Lilith stared at the ceiling. “You don’t want to hear this.”

For long seconds, the only noise in the room was the dull roar of
a busy hospital in the background. Her father seemed to be struggling to steady
his breath.


I .
 . . several weeks ago
I ran into Mrs. Cooper.”

Lilith twitched in reaction to her name. What could Mal and Dana’s
mother have to do with anything?

“We got to talking. I knew she’d been having a tough time since
her kids came to see her some months back.” His breath stuttered, and Lilith’s
stomach twisted with anxiety. “She said she had to see a therapist
after .
 . .” He swallowed hard. “Her kids
have such problems, you know?”

Lilith scoffed but said nothing.


And .
 . .” He was looking
down, wringing the edge of her blanket in his hand. “She told me she’d failed
as a parent.”
A beat.
“She said there was nothing
worse than realizing your kid had been hurt, and you didn’t even notice.”

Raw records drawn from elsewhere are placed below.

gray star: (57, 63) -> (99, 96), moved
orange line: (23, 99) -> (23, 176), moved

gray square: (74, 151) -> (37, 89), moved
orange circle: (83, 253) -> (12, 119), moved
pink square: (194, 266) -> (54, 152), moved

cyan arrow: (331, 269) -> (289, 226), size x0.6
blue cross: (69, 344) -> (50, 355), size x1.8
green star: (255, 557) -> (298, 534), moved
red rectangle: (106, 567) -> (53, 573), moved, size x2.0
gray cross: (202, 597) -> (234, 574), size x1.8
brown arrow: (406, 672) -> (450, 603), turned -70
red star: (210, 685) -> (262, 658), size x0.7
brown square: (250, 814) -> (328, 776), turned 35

Lilith’s heart skipped, and she gasped. Her mind seized, a finger
of stark white fear sending a jolt of electricity down her spine.

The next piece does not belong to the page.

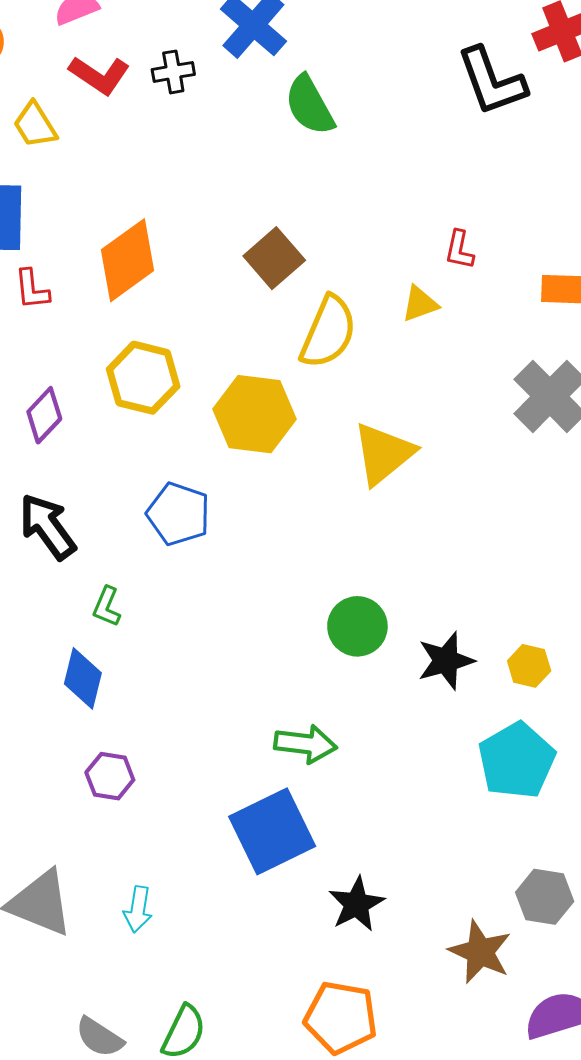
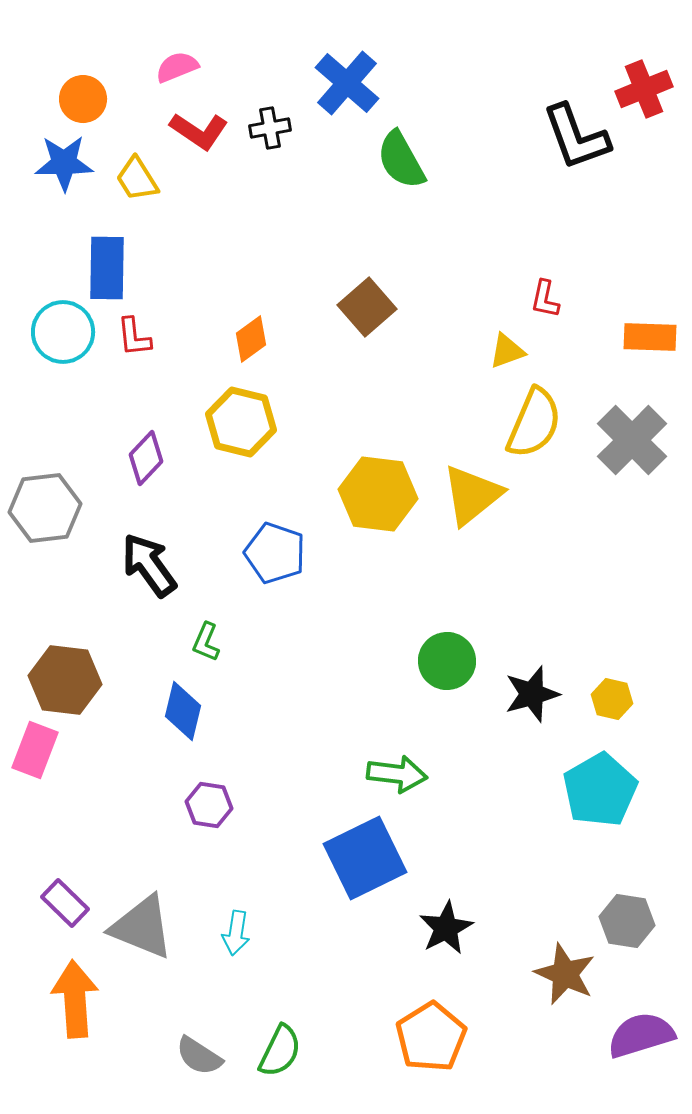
orange diamond: (128, 260) -> (251, 339), moved, size x0.6
yellow semicircle: (328, 332) -> (534, 423), moved
yellow hexagon: (254, 414) -> (378, 494), moved
orange pentagon: (341, 1017) -> (431, 1037), turned 30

Had they told? Had Dana and Mal told?

“You tried to tell me, didn’t you?” His voice cracked. “You tried
to tell me, and I didn’t believe you.”

In her head, Dana’s seventeen-year-old voice was pleading with
her. “
You can’t tell him, Lilith. You can’t. You can’t
.” Her throat was
closed off, her heart thudding painfully against her broken ribs.

“The things you said about Mr. Harper all those years
ago .
 . . they were true.”

He wasn’t asking.

Tears welled and spilled
over,
tracking
from the corners of her eyes into her hairline, but Lilith was frozen. She
couldn’t move to wipe them away; she couldn’t turn her head to see what her
father’s expression was. She stared up at the ceiling, but she saw nothing. Her
head was spinning.

She was seventeen, and things had been bad at home. She was lying.
A lot.
She couldn’t seem to stop. She would get caught
up in other people’s lives—books, movies, television. She couldn’t stop
reading, couldn’t stop watching, and sometimes—a lot of times—when anyone asked
her a question, she answered as though she was some character and not herself.

Her father didn’t understand. He used to look at her like she was
the brightest star in his universe, but that was so long ago. Now, almost every
time she spoke, he just looked sad and disappointed.

Lilith was frustrated. She was panicked. She needed to get him to
listen because Aiden was about to go into junior high, and if he took Honors
History, like their father wanted him to, he would have Mr. Harper as a
teacher. She couldn’t let it happen. She just couldn’t.